Namba forcing is semiproper iff $\mathrm{SCC}_{\mathrm{cof}}$ holds.
We will use the technical lemma to prove that there are sufficiently many Namba models and then use these Namba models in turn to show that $\mathsf{Nm}$ preserves statioary sets.
Let $\theta$ be sufficiently large and regular. The set of Namba models is projective stationary in $[H_\theta]^\omega$. That is, for every club $\mathcal C\subseteq[H_\theta]^\omega$, the set $\{X\cap\omega_1\mid X\in\mathcal C\wedge X\text{ is a Namba model}\}$ contains a club.
Let $\mathcal C$ be a club in $[H_\theta]^\omega$ and let $S\subseteq \omega_1$ be stationary. We have to find a Namba model $X\in\mathcal C$ with $X\cap\omega_1\in S$. We may enrich $H_\theta$ with some structure, resulting in $\mathcal H$ so that any countable $X\prec \mathcal H$ is in $\mathcal C$. We will also assume that $\mathcal H$ admits definable Skolem terms, so we can take hulls.
Define $f\colon[\omega_2^{<\omega}]\rightarrow\omega_1$ via $f(b)=$ least $\alpha\in S$ so that $\mathrm{Hull}^{\mathcal H}(\alpha\cup b)\cap\omega_1=\alpha$. Note that such an $\alpha$ must exist as $S$ is stationary.

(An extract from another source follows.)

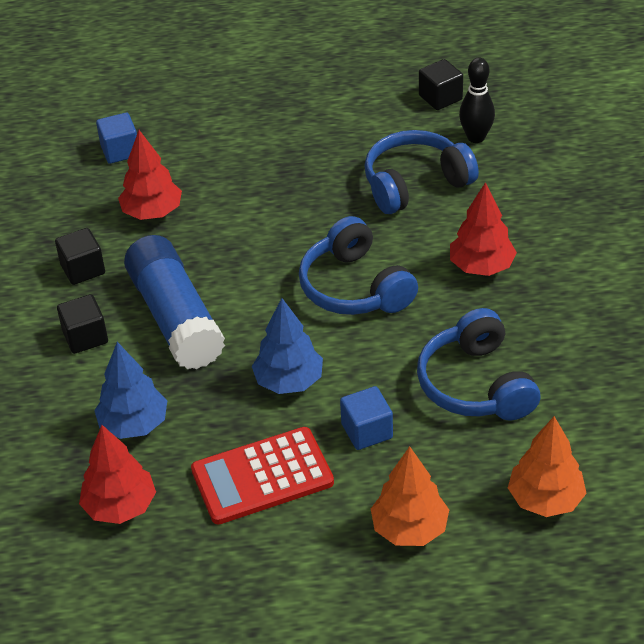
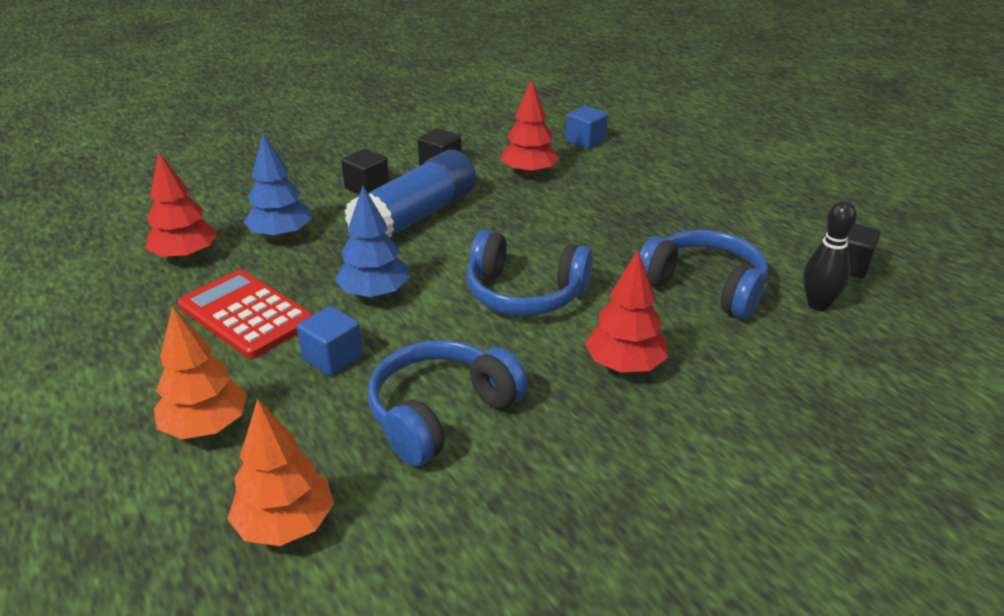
camera: 60 degrees right, 10 degrees down
(354, 287) = (524, 294): blue headphones -> blue headphones turned 105 degrees counterclockwise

By the technical lemma, there is some $\alpha\in S$ so that $\bigcup f^{-1}[\{\alpha\}]$ contains some $q\in\mathsf{Nm}$. If we let $X=\mathrm{Hull}^{\mathcal H}(\alpha)$, this means that $q\subseteq \mathrm{Chang}_X$ and hence $X$ is a Namba model, $X\in\mathcal C$ and $X\cap\omega_1\in S$.

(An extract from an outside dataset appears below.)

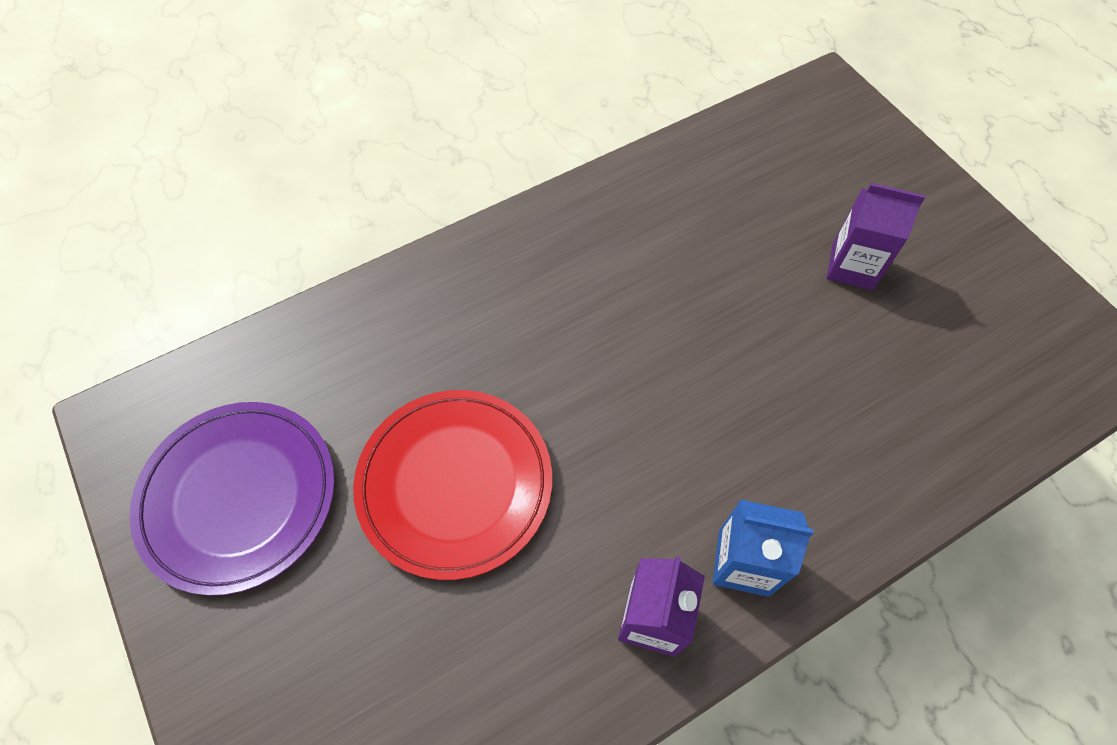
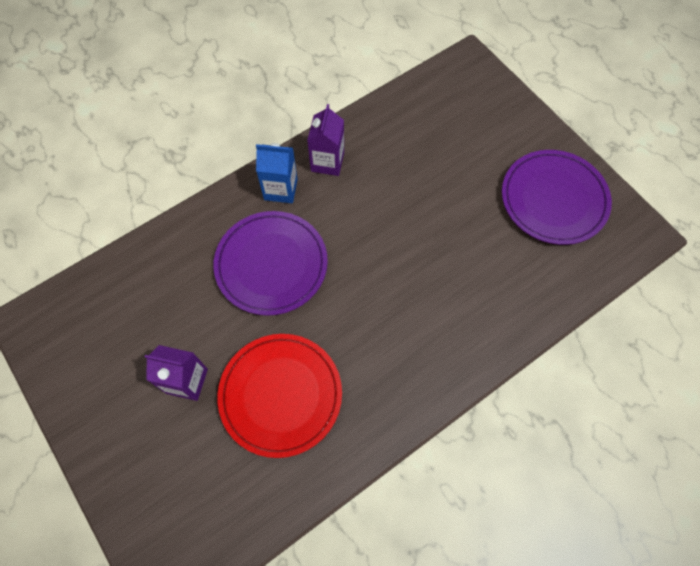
camera: 175 degrees right, 5 degrees up
(455, 484) = (438, 215): red plate -> red plate (280, 395)
(748, 419) = (271, 264): none -> purple plate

$\Box$It remains to put everything together.
Namba forcing is statioary set preserving.
Let $S\subseteq\omega_1$ be stationary and $\dot C$ a $\mathsf{Nm}$-name for a club in $\omega_1$ and $p\in\mathsf{Nm}$. By the previous proposition, if $\theta$ is sufficienlty large and regular, there is some Namba model $X\prec H_\theta$ so that $\delta:=X\cap\omega_1\in S$ and $\dot C, p\in X$.

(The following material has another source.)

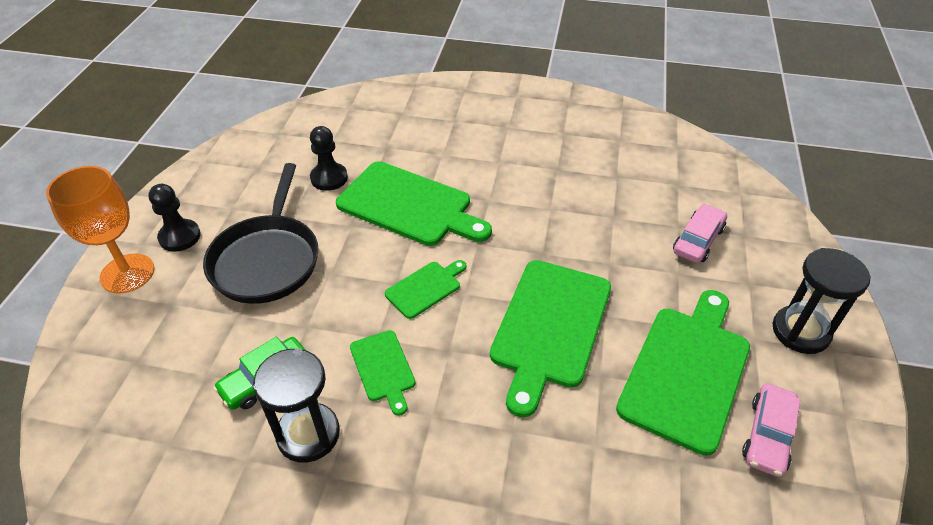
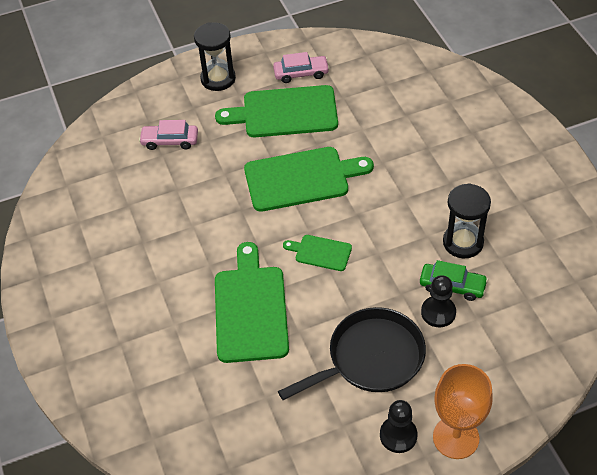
camera: 120 degrees left, 5 degrees up
(329, 178) = (259, 383): black pawn -> black pawn (438, 312)
(383, 368) = (395, 236): green cutting board -> none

Hence $X$ is $\mathsf{Nm}$-semiproper. If $q\leq p$ is any condition so that $q\Vdash\check X\sqsubseteq \check X[\dot G]$ then it is easy to see that $q\Vdash\check\delta\in\dot C$.
$\Box$We give a short proof of the basic facts about Namba forcing: It preserves stationary subsets of $\omega_1$ (in particular it does not collapse $\omega_1$) and if $\mathrm{CH}$ holds then it does not add reals. Along the way we also prove that Namba forcing is semiproper iff the cofinal Strong Chang Conjecture holds.